David Escors

I started working on coronavirus structure and morphogenesis in 1997 as my PhD project. As a result, a novel structural model for coronavirus was proposed. During my predoctoral work I had also experience working with several virus systems, including a biosecurity P-3 human pathogen, the endemic balkan nephropathy-associated virus. After my PhD thesis, I continued in Prof. Enjuanes’ laboratory as a post-doctoral researcher, in which a new generation of vectors based on the coronavirus genome are being developed for human and animal gene therapy and vaccination. As the result of these investigations, a new replication-competent, propagation-deficient coronavirus vector has been engineered by reverse genetics.

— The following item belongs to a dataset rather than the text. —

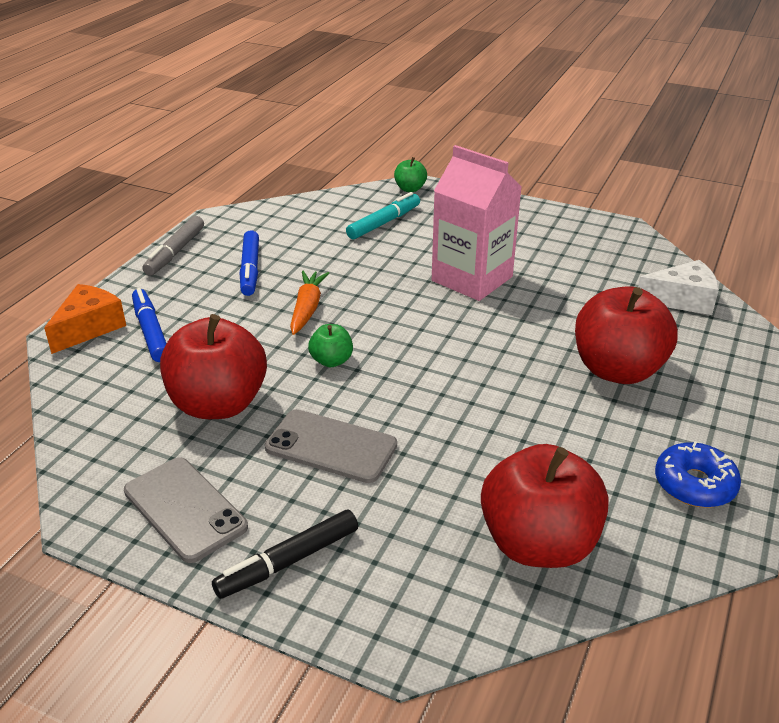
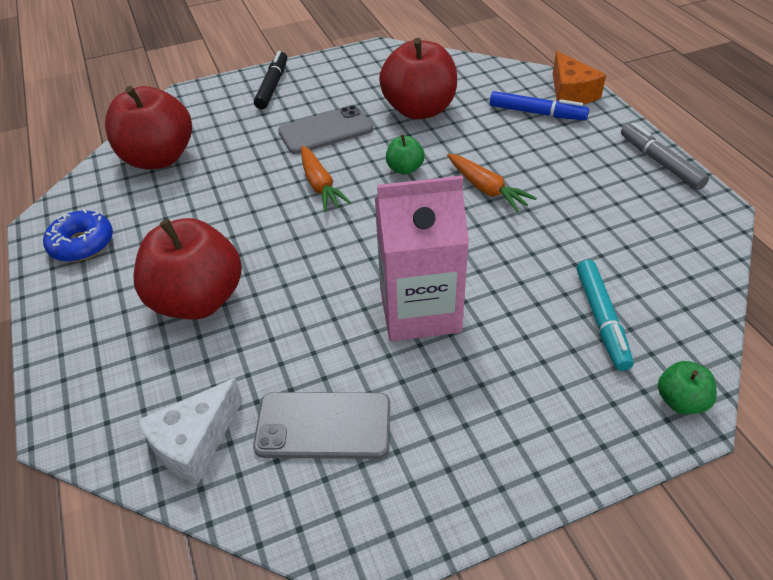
camera: 135 degrees right, 10 degrees up
(185, 509) = (349, 73): grey phone -> grey phone (323, 425)
(250, 269) = (585, 188): blue marker -> none
(417, 394) = (320, 185): none -> orange carrot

Additionally, the TGEV packaging signal was localised to study the molecular mechanisms of coronavirus packaging and generate biosafe suicide vectors as an additional security measure for application in humans. The phosphorylation of coronavirus nucleocapsid protein was studied and its implication in the regulation of coronavirus replication, transcription and assembly was addressed. Finally, I additionally worked in the engineering of a SARS-CoV infectious cDNA clone. After my first post-doctoral position in Prof. Enjuanes’ research group, I moved to Prof. Collins’ laboratory as a Senior Research Fellow in the Windeyer Institute, University College of London. The research at UCL is focused on the characterization of the molecular mechanisms of dendritic cell function. We have determined the intracellular signalling pathways controlling DC function, in order to induce effective immune responses or tolerance for specific antigens. This knowledge is currently being applied for the development of effective immunisation protocols using lentivectors to overcome tumour-induced tolerance. After my second post-doctoral position in Prof. Collins’ research group, I set up an independent research group dedicated to the molecular and cellular mechanisms of immunological tolerance by genetic modification of dendritic cells using lentiviral vectors.